Valid confidence intervals for regression with best subset selection

Classical confidence intervals after best subset selection are widely implemented in statistical software and are routinely used to guide practitioners in scientific fields to conclude significance. However, there are increasing concerns in the recent literature about the validity of these confidence intervals in that the intended frequentist coverage is not attained. In the context of the Akaike information criterion (AIC), recent studies observe an under-coverage phenomenon in terms of overfitting, where the estimate of error variance under the selected submodel is smaller than that for the true model. Under-coverage is particularly troubling in selective inference as it points to inflated Type I errors that would invalidate significant findings. In this article, we delineate a complementary, yet provably more deciding factor behind the incorrect coverage of classical confidence intervals under AIC, in terms of altered conditional sampling distributions of pivotal quantities. Resting on selective techniques developed in other settings, our finite-sample characterization of the selection event under AIC uncovers its geometry as a union of finitely many intervals on the real line, based on which we derive new confidence intervals with guaranteed coverage for any sample size. This geometry derived for AIC selection enables exact (and typically less than exact) conditioning, circumventing the need for the excessive conditioning common in other post-selection methods. The proposed methods are easy to implement and can be broadly applied to other commonly used best subset selection criteria. In an application to a classical US consumption dataset, the proposed confidence intervals arrive at different conclusions compared to the conventional ones, even when the selected model is the full model, leading to interpretable findings that better align with empirical observations.
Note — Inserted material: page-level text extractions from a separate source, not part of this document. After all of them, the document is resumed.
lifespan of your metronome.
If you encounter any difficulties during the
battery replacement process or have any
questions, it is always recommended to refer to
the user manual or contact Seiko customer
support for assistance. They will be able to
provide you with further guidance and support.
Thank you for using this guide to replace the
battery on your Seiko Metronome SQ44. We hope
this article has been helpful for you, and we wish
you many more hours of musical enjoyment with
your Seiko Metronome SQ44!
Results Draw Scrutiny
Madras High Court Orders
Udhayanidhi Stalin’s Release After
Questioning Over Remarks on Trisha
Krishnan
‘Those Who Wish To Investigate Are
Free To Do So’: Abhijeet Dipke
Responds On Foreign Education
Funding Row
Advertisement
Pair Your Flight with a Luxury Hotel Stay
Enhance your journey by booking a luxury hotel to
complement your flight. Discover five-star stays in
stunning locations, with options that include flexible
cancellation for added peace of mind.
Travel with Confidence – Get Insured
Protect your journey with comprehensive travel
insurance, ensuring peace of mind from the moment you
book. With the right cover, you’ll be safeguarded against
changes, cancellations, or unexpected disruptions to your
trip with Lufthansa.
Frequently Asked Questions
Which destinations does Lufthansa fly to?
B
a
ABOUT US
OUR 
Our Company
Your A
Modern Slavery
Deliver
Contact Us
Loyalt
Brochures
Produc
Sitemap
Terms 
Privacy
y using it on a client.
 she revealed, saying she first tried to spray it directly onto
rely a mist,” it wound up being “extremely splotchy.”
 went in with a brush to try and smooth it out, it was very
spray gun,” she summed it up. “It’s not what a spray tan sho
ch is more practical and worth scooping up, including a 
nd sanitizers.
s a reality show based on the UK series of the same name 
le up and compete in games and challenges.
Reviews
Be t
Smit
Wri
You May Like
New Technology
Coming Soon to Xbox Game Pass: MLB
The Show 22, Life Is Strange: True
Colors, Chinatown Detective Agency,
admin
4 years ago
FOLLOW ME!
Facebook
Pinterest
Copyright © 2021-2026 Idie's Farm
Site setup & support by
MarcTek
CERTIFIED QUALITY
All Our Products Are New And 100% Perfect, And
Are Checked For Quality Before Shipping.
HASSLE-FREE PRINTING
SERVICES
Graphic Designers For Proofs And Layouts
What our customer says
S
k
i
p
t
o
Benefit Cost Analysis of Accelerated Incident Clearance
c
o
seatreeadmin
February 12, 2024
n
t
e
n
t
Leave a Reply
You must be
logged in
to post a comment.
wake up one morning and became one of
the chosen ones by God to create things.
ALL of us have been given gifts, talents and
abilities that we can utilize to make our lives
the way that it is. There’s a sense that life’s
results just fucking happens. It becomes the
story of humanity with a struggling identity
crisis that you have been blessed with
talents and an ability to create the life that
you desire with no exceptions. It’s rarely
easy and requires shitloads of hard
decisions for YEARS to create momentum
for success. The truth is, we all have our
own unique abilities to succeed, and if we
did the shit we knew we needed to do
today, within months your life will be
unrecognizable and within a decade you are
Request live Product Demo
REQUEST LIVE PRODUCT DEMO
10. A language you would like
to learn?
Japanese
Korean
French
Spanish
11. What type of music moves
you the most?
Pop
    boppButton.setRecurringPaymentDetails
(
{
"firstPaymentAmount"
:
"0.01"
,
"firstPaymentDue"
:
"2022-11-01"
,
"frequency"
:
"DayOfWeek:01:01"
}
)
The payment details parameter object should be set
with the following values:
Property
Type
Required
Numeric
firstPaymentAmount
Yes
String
翻译：经典置信区间在最佳子集选择后被广泛应用于统计软件，并常规用于指导科学领域的实践者推断显著性。然而，近期文献中越来越关注这些置信区间的有效性，即其目标频率覆盖概率未能实现。在Akaike信息准则（AIC）的背景下，近期研究观察到一种欠覆盖现象，表现为所选子模型下的误差方差估计小于真实模型下的估计，这与过拟合相关。欠覆盖在选择性推断中尤其令人担忧，因为它指向膨胀的第一类错误，可能使显著性结论失效。本文阐明了一个互补但更为关键的导致AIC下经典置信区间覆盖不正确的因素，即枢轴量条件抽样分布的改变。基于其他场景中发展的选择性技术，我们对AIC下选择事件的有限样本刻画揭示了其几何结构为实数轴上有限区间的并集，并据此推导出保证任意样本量覆盖概率的新置信区间。为AIC选择推导的几何结构允许精确（且通常低于精确）的条件化，避免了其他后选择方法中常见的过度条件化问题。所提方法易于实现，并可广泛推广至其他常用的最佳子集选择准则。在应用于经典美国消费数据集时，即使所选模型为全模型，所提置信区间也得出了与传统方法不同的结论，产生了更符合经验观测的可解释性结果。